CB: Insgesamt sind das 3,8 Milliarden Euro pro Jahr. Da ist der
Kirchenbeitrag nicht dabei. Allerdings haben wir auch diesbezueglich
ein Kapitel im Buch ueber diese eigenartigen Verstrickungen zwischen
Staat und Kirche. Und: Diese direkt bezahlten 3,8 Milliarden sind eher
noch als Untergrenze anzusehen.

akin: Unter welchen Titeln laeuft das?

CB: Das laeuft sehr stark unter dem Titel Soziales, Gesundheit und
Bildung. Caritas und Diakonie werden zu fast zwei Dritteln staatlich
finanziert, das macht allein im Jahr 600 Millionen im Jahr aus. Da
hingegen stehen nur etwa 2% der Finanzierung durch die Kirchen. Da
geht es auch um die Ordensspitaeler, die so etwa 1,8 Milliarden
bekommen und um den Bildungsbereich mit ungefaehr einer Milliarde.

akin: Besonders hat es dir ja da der Schulbereich angetan?

CB: Ja, weil da spielen eine Reihe von Faktoren rein. Da gibt es
einmal den Religionsunterricht, den wir ja fast alle zwangsgenossen
haben. Aber besonders stoeren mich die konfessionellen Privatschulen.

**Vorliegende Datensätze**

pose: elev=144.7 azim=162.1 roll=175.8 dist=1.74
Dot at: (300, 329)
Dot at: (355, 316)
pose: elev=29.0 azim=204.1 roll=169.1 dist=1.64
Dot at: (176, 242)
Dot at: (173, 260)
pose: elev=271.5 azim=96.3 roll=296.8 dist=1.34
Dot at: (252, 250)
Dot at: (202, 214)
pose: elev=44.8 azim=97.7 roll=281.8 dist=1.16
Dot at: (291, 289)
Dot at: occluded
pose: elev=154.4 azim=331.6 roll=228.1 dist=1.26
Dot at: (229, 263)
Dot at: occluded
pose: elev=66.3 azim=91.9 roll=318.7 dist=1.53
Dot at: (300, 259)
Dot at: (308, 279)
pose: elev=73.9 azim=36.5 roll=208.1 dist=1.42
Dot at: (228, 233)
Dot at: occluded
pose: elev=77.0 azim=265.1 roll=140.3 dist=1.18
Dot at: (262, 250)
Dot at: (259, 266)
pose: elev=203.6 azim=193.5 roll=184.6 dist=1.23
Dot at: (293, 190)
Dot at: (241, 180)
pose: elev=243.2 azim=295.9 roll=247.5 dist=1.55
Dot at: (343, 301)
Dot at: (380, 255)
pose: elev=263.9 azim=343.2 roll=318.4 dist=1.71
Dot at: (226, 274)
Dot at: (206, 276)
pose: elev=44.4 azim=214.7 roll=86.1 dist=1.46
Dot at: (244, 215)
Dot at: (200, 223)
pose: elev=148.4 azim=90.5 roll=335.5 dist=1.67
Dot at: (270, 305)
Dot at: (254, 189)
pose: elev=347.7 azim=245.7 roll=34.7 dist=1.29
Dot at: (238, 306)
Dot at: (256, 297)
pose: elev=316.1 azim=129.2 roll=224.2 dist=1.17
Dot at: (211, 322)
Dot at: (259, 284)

**Übungsaufgaben**
[1] Entscheide für jede Aussage mit Ja oder Nein, ob sie mit dem Ausgangstext übereinstimmt, und belege jede Entscheidung mit den ausschlaggebenden Worten des Textes als wörtlichem Zitat: (a) Caritas und Diakonie werden zu fast zwei Dritteln staatlich finanziert. (b) Der Kirchenbeitrag ist in den 3,8 Milliarden Euro pro Jahr enthalten. (c) Der Bildungsbereich erhält ungefähr zwei Milliarden.
[2] Zitiere die Datensätze vom Anfang bis einschließlich der Zeile mit "Dot at: (202, 214)".

**Lösungen**
[1]
(a) Ja: „Caritas und Diakonie werden zu fast zwei Dritteln staatlich finanziert“
(b) Nein: „Da ist der Kirchenbeitrag nicht dabei.“
(c) Nein: „um den Bildungsbereich mit ungefaehr einer Milliarde“

[2]
pose: elev=144.7 azim=162.1 roll=175.8 dist=1.74
Dot at: (300, 329)
Dot at: (355, 316)
pose: elev=29.0 azim=204.1 roll=169.1 dist=1.64
Dot at: (176, 242)
Dot at: (173, 260)
pose: elev=271.5 azim=96.3 roll=296.8 dist=1.34
Dot at: (252, 250)
Dot at: (202, 214)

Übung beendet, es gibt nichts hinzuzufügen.